After ultrafiltration, additional filtration steps recover the valuable minerals that were lost along with the lactose. Nanofiltration separates the lactose from the mineral salts, and reverse osmosis concentrates those salts so they can be added back to the protein-and-fat-rich portion. The lactose ends up isolated in its own stream, about 90% of the dry matter in the nanofiltration retentate. This is how Fairlife achieves roughly 50% less sugar than regular milk through physical separation alone, without adding anything or chemically altering the milk.
Why Filtration Alone Isn’t Enough
Ultra-filtration removes the bulk of the lactose, but trace amounts remain. To get the product to truly lactose-free status, Fairlife adds a lactase enzyme, which is listed on the ingredient label. Lactase is the same enzyme your body naturally produces to digest lactose. It splits the lactose molecule into two simpler sugars, glucose and galactose, which are easily absorbed even by people who are lactose intolerant. This enzyme step converts whatever residual lactose survived the filtration into sugars that won’t cause digestive problems.
This two-pronged approach is why Fairlife’s ingredient list is so short: ultra-filtered milk, lactase enzyme, vitamin A, and vitamin D. There’s no added sugar, no artificial sweetener replacing what was removed. The slight sweetness some people notice comes from those broken-down sugars, which taste sweeter on the tongue than intact lactose does.

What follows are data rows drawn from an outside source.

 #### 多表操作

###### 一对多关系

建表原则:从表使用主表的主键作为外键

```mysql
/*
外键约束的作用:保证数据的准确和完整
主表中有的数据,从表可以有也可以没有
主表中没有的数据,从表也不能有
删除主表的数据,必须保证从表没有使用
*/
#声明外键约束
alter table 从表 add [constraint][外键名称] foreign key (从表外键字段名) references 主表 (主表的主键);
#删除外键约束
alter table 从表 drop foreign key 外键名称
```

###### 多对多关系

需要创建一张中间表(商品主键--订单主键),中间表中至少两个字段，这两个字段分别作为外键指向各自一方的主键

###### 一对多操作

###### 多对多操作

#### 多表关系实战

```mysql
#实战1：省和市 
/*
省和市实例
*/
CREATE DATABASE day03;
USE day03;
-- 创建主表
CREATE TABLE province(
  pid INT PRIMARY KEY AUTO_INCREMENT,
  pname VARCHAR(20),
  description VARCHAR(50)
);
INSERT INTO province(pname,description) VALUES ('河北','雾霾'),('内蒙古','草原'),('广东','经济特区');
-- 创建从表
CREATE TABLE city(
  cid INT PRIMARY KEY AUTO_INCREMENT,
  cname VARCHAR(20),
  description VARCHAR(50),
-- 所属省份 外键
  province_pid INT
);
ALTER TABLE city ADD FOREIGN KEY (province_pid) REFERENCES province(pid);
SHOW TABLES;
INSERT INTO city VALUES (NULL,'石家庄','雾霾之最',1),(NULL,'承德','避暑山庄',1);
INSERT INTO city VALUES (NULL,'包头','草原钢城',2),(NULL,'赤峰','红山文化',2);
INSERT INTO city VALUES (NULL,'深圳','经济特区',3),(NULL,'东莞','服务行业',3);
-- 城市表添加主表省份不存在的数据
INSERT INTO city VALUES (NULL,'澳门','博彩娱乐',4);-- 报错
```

Why It Tastes Creamier Than Regular Milk
Fairlife products contain about 30% more milk solids than regular liquid milk. Because the filtration process separates everything, the company can recombine the components in different ratios than you’d find in milk straight from a cow. They concentrate the protein and calcium while removing sugar. The result is a denser liquid with a noticeably thicker mouthfeel. A serving of Fairlife delivers 50% more protein and 30% more calcium than conventional milk, along with 40% of your daily calcium needs and 25% of your daily vitamin D.
This is fundamentally different from how most other lactose-free milks work. Brands like Lactaid simply add lactase enzyme to regular milk without any filtration. The sugar content stays the same because the lactose is converted rather than removed. Fairlife physically removes most of the lactose first, which is why the sugar content drops so significantly.
Longer Shelf Life From Pasteurization
Fairlife also uses ultra-pasteurization, heating the milk to a higher temperature for a shorter time than standard pasteurization. This kills more bacteria and gives unopened bottles a much longer shelf life than conventional milk, often lasting months in your fridge rather than weeks. Once you open it, though, that advantage disappears. An opened bottle should be treated like any other milk: keep it refrigerated and finish it within 14 days.
The extended shelf life is a separate process from the lactose removal. Ultra-pasteurization handles safety and longevity, while ultra-filtration handles the nutritional reshuffling and lactose reduction. Together, they produce a product that’s structurally quite different from what most people picture when they think of “milk,” even though the starting ingredient is the same.